Source data
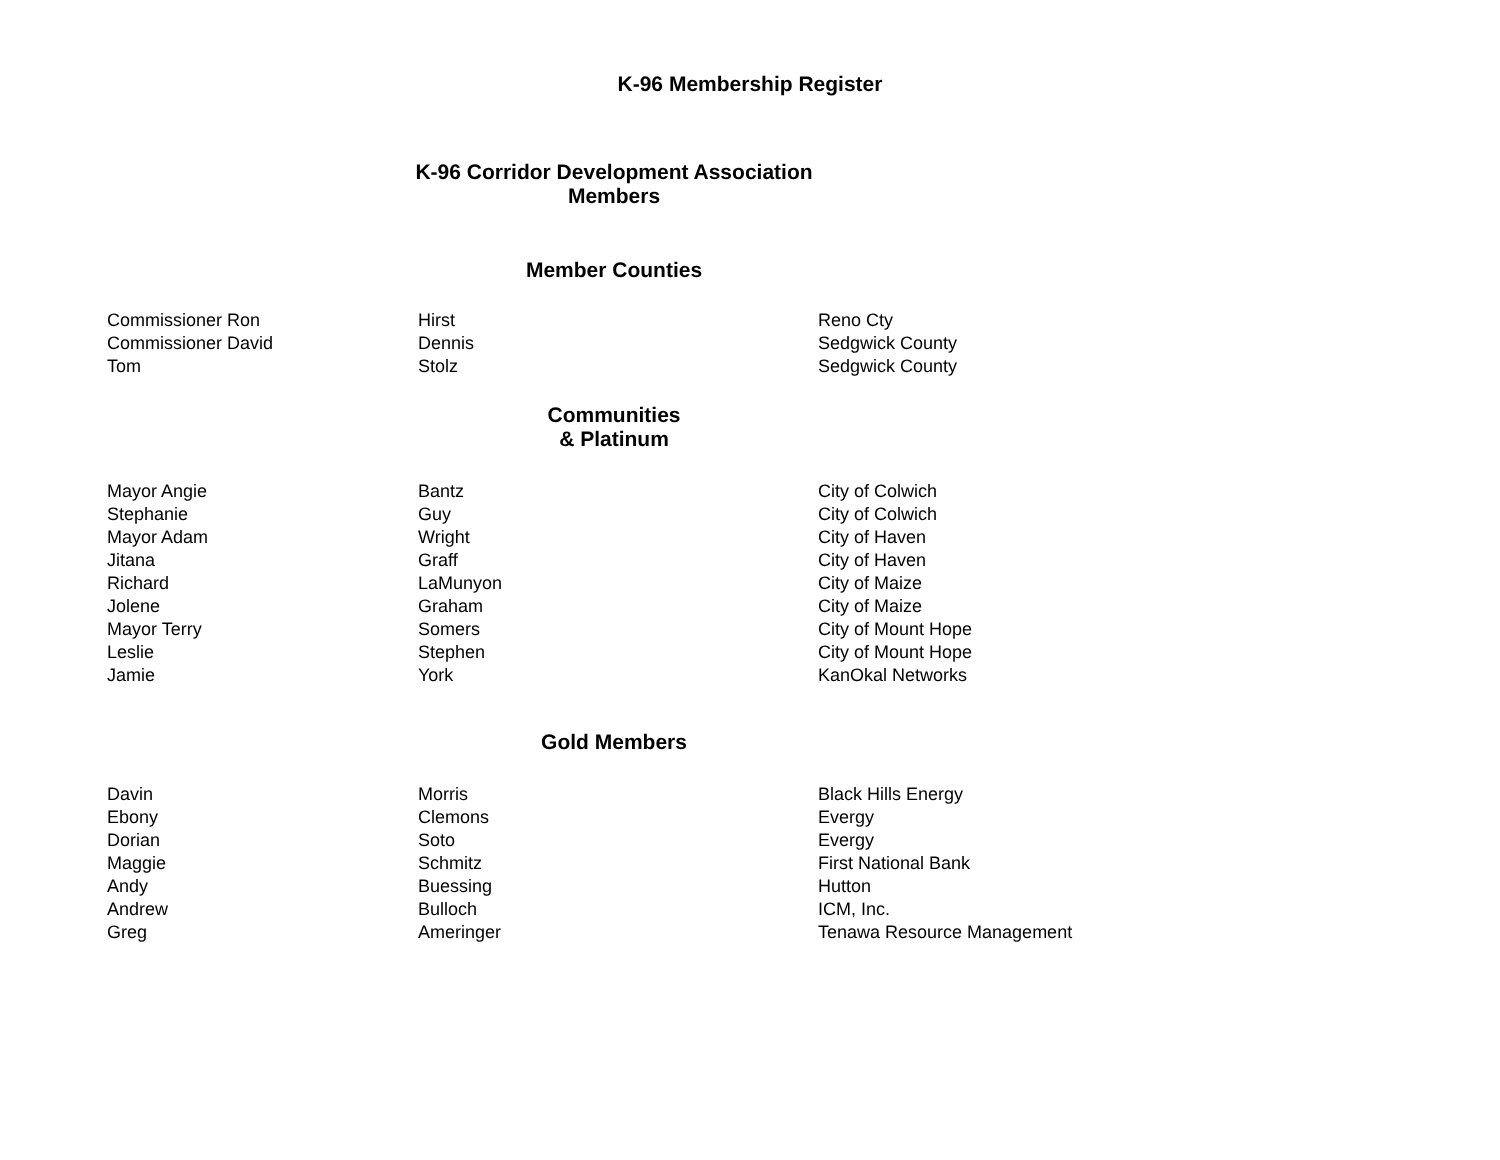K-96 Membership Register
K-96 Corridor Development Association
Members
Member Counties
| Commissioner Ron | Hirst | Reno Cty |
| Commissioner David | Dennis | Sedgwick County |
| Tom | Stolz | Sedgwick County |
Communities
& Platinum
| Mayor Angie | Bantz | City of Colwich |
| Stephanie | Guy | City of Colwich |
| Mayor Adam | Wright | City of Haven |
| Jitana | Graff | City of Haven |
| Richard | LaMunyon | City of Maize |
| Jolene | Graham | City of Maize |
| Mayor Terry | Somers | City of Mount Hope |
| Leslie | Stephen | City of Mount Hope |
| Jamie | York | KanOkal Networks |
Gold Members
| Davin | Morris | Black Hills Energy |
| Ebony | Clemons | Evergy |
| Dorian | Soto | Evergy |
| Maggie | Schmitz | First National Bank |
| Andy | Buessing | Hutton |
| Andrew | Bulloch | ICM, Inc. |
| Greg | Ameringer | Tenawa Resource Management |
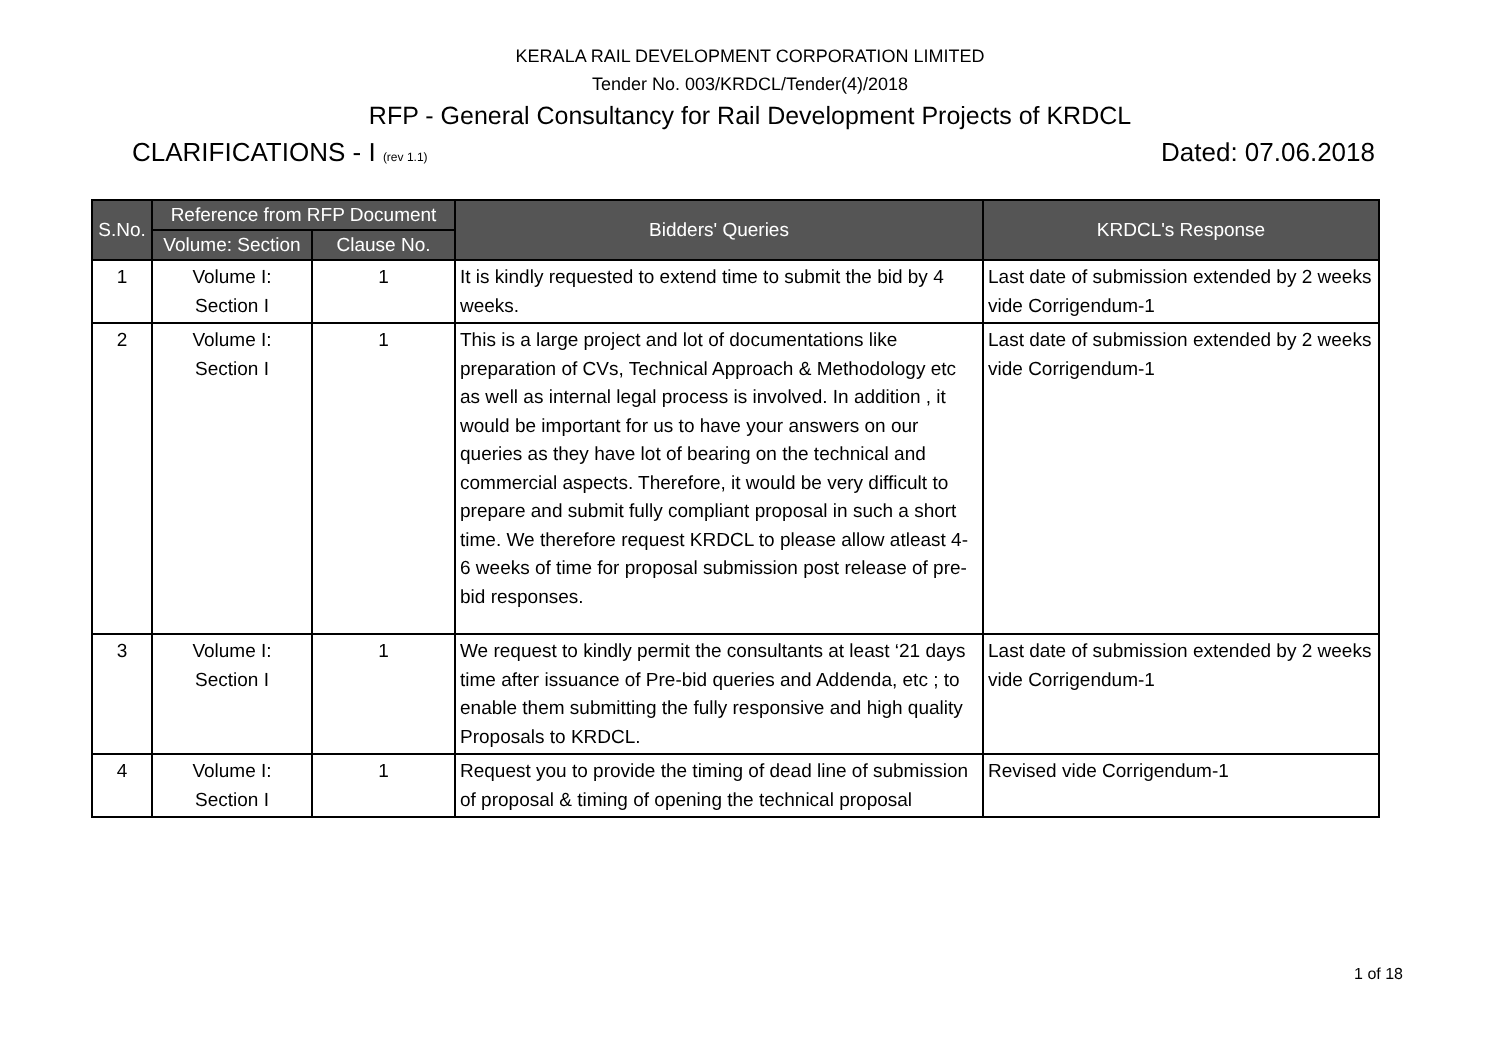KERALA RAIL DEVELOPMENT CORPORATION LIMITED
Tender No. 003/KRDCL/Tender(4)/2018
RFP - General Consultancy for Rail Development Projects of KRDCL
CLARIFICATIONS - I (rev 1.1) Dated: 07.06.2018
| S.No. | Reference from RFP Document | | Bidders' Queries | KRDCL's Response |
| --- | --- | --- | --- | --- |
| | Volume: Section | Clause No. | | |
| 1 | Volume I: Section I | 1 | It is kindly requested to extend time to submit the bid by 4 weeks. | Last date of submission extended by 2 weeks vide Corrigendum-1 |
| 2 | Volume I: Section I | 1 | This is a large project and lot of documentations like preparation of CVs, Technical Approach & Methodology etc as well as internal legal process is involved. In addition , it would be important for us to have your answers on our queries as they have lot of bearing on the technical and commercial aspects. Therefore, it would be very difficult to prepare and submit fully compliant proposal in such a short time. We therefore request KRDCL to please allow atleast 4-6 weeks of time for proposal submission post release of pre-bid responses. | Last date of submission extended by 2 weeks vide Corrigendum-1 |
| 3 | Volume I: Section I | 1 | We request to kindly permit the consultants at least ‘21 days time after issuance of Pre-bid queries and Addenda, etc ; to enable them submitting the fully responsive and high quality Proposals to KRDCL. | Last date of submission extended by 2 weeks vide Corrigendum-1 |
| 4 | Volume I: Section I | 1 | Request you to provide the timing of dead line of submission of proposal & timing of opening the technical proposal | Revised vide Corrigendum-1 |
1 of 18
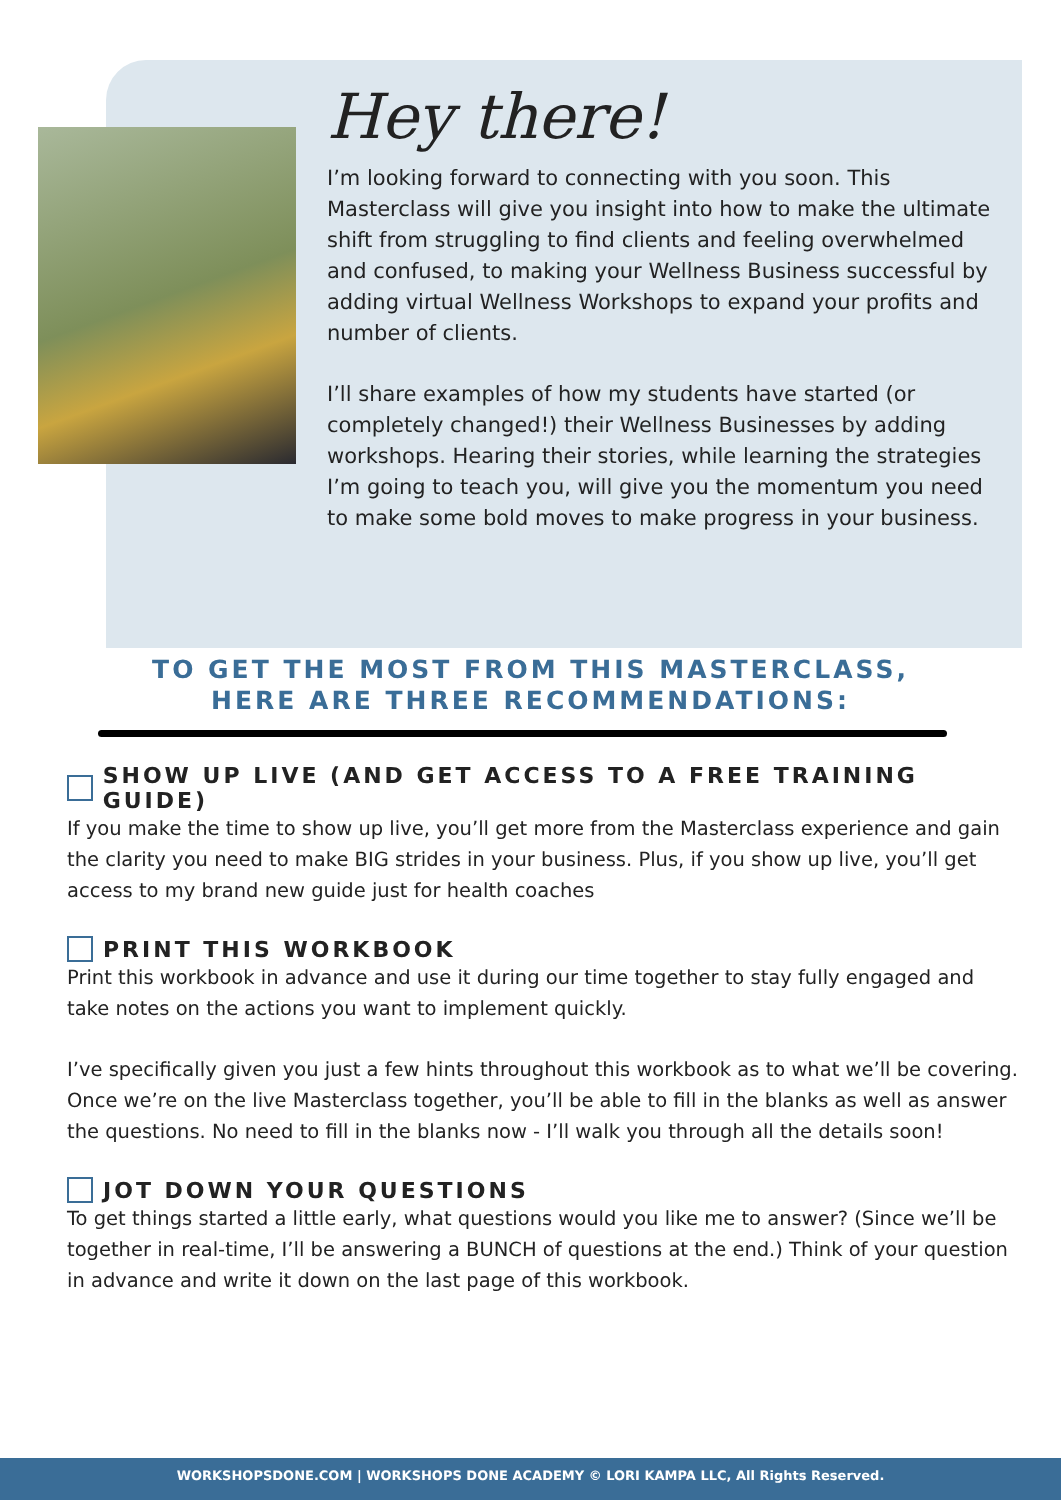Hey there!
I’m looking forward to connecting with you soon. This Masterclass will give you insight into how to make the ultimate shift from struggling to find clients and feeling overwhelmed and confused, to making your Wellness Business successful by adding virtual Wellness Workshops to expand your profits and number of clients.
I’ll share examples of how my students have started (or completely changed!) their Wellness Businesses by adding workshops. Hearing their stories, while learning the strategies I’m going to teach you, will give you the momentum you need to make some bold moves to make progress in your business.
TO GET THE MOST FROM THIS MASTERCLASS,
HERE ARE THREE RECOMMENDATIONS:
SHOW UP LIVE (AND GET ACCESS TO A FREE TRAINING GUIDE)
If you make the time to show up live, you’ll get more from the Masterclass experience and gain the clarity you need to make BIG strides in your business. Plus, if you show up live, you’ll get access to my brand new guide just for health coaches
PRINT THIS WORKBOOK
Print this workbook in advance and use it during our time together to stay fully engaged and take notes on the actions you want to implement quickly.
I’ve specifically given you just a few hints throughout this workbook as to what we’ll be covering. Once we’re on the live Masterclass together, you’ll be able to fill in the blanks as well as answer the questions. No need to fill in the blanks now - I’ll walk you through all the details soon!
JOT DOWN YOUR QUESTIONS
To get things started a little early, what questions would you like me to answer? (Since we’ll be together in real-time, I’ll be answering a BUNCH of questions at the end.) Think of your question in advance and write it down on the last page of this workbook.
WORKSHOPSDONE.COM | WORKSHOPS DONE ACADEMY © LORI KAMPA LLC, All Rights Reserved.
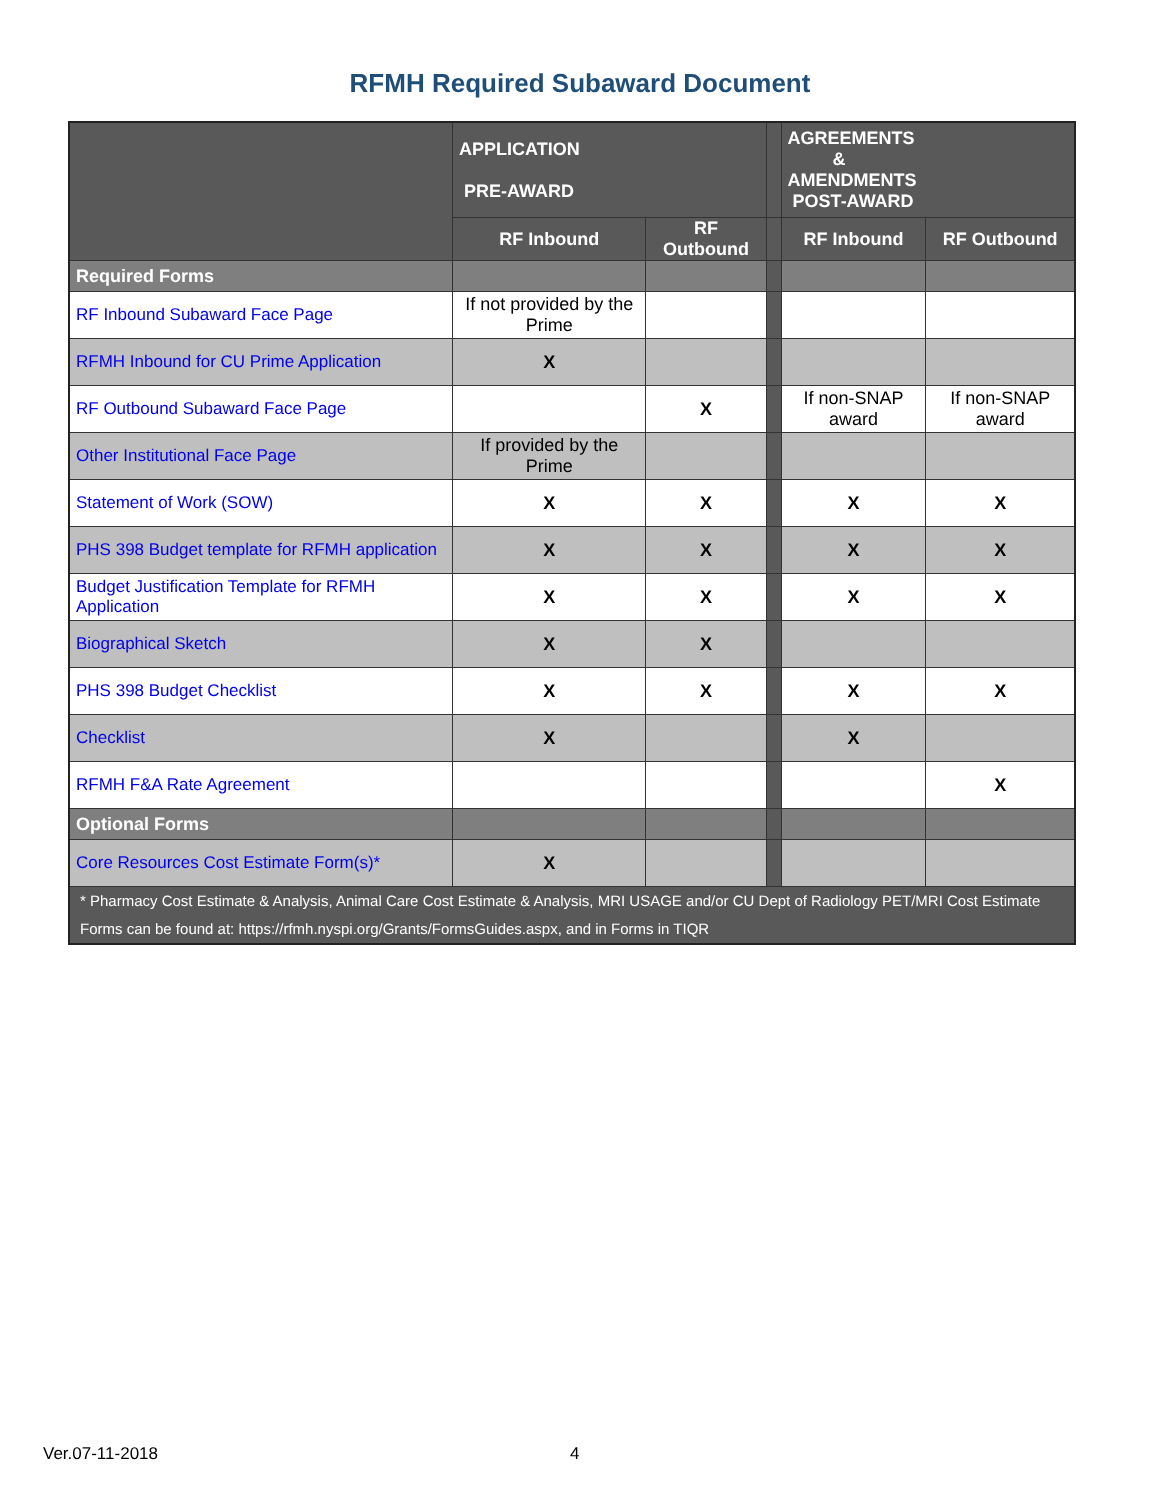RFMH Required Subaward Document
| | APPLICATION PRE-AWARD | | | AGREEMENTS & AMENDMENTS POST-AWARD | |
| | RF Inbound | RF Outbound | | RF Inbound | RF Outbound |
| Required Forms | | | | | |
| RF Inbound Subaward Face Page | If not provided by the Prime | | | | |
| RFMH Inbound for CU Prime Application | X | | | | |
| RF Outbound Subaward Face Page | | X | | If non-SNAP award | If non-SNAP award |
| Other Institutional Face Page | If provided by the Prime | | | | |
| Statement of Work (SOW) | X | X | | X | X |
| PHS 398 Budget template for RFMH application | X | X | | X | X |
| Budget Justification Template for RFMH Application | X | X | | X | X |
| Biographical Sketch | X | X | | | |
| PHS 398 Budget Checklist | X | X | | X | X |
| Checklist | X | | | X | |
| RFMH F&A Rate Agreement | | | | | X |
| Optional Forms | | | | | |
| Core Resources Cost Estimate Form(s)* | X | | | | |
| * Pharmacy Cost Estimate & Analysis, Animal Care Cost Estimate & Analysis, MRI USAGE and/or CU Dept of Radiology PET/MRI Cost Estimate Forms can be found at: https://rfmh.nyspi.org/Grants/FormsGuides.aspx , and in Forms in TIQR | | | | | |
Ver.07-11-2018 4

Task directions: Return only the stretch above from the line containing "KERALA RAIL DEVELOPMENT CORPORATION LIMITED" through the line containing "Clause No. | | |", word for word and without pictures.

Written response:
KERALA RAIL DEVELOPMENT CORPORATION LIMITED
Tender No. 003/KRDCL/Tender(4)/2018
RFP - General Consultancy for Rail Development Projects of KRDCL
CLARIFICATIONS - I (rev 1.1) Dated: 07.06.2018
| S.No. | Reference from RFP Document | | Bidders' Queries | KRDCL's Response |
| --- | --- | --- | --- | --- |
| | Volume: Section | Clause No. | | |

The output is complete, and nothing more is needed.